Problem requirements
Collect the lines of the entries where "given" shows up.

Supplied records
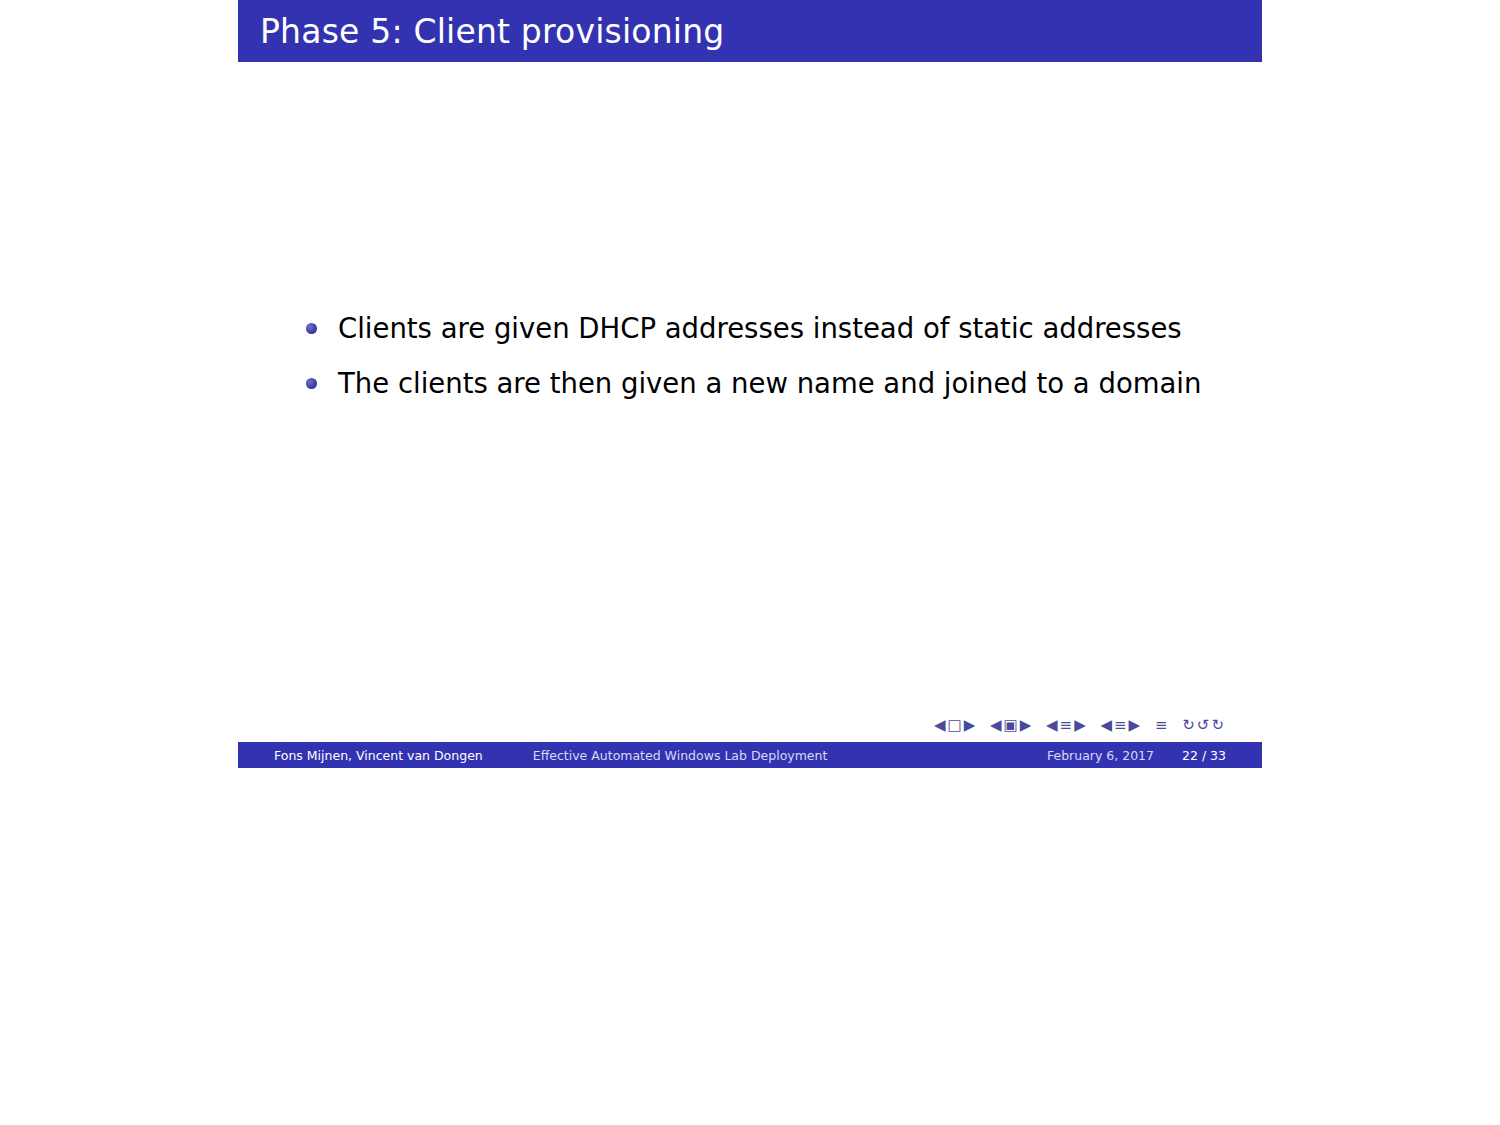Phase 5: Client provisioning
Clients are given DHCP addresses instead of static addresses
The clients are then given a new name and joined to a domain
◀□▶ ◀▣▶ ◀≡▶ ◀≡▶ ≡ ↻↺↻
Fons Mijnen, Vincent van Dongen
Effective Automated Windows Lab Deployment
February 6, 2017
22 / 33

Expected output
Clients are given DHCP addresses instead of static addresses
The clients are then given a new name and joined to a domain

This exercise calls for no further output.